We argue that in XCS it is not always true that an overly general classifier will become inaccurate; in fact, due to the parameter update, a classifier becomes inaccurate only when it is applied to situations which have different payoff levels. However, this only happens when the classifier is applied in different situations, i.e., environmental niches. There are applications in which, due to the structure of the environment and to the exploration policy, the animat does not visit all the niches with the same frequency, but rather it stays in a certain area of the environment for a while and then moves to another one. In such situations, Wilson's generalization hypothesis may fail because overly general classifiers which should be inaccurate may be evaluated as accurate.

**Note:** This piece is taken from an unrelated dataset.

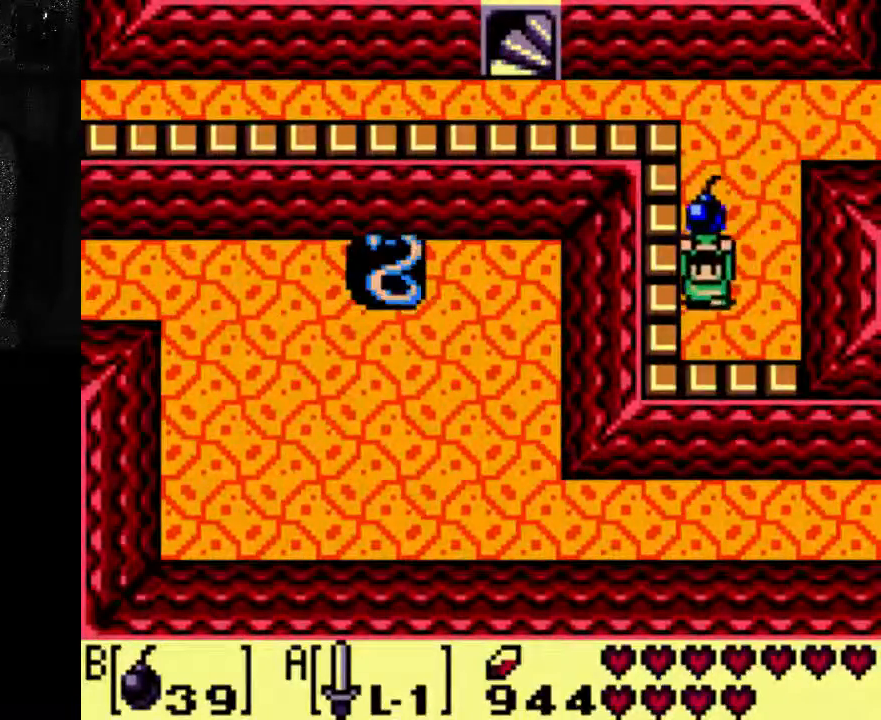
{"dt_ms": 500, "buttons": [], "left_stick": "center", "right_stick": "center"}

Consider for example an overly general classifier that matches two niches belonging to two different areas of the environment. As long as the system stays in the area belonging to the first niche, its parameters will be updated accordingly to the payoff level of the first niche. As long as the animat does not visit the second niche, the classifier appears accurate even if it is globally overly general.(n4) The overly general classifier is thus selected for reproduction and the system allocates resources, i.e., copies, to it. When the animat moves to the other area of the environment belonging to the second niche, the classifier starts becoming inaccurate because the payoff level that it predicts is no longer correct. At this point, two things may happen. First, perhaps the classifier did not reproduce sufficiently in the first niche; therefore, the (macro) classifier is deleted because it has become inaccurate: the animat thus "forgets" what it learned in the previous area. Second, if the overly general classifier reproduced sufficiently when in the initial niche, the (macro) classifier survives enough to adjust its parameters in order to become accurate with respect to the current niche. Therefore, the overly general classifier continues to reproduce and mutate in the new niche, and can produce even more overly general offspring. This behavior can be summarized as follows:

XCS usually learns a global policy. However, if the environment is not or cannot be visited frequently, it tends to learn a local policy that can produce overly general classifiers, which by definition cause performance errors.

Note that the phenomenon we discuss does not concern the general problem of having incomplete information about the environment caused by a partial exploration. The environments we use are small enough that, after the first two hundred problems, the system has tried almost all the possible environmental niches. Instead, our statement deals with the capability of XCS in evolving a stable solution. Thus our hypothesis states that:

XCS fails to learn an optimal policy in environments where the system is not very likely to explore all the environmental niches frequently.

This hypothesis concerns the capability of the agent to explore all of the environment in a uniform way; therefore it is related to the environment structure and to the exploration strategy employed. Since the exploration strategies previously employed within XCS in animat problems select actions randomly, our hypothesis is directly related to the average random walk to food. The smaller it is, the more likely the animat will be able to visit all positions in the environment frequently. The larger the average random walk, the more likely the animat is to visit certain areas of the environment more frequently. Our hypothesis, therefore, can explain why in certain environments XCS with biased exploration performs better than XCS with random exploration. When using biased exploration, the animat performs a random action only with a certain probability, otherwise it employs the best action. Accordingly, the animat is not likely to spend much time in a certain area of the environment but, following the best policy it learned, it moves to another area. When the environmental niches are more separated, such as in Maze6 and Woods14, the animat is unable to visit all the niches as frequently as would be necessary in order to evolve an optimal policy.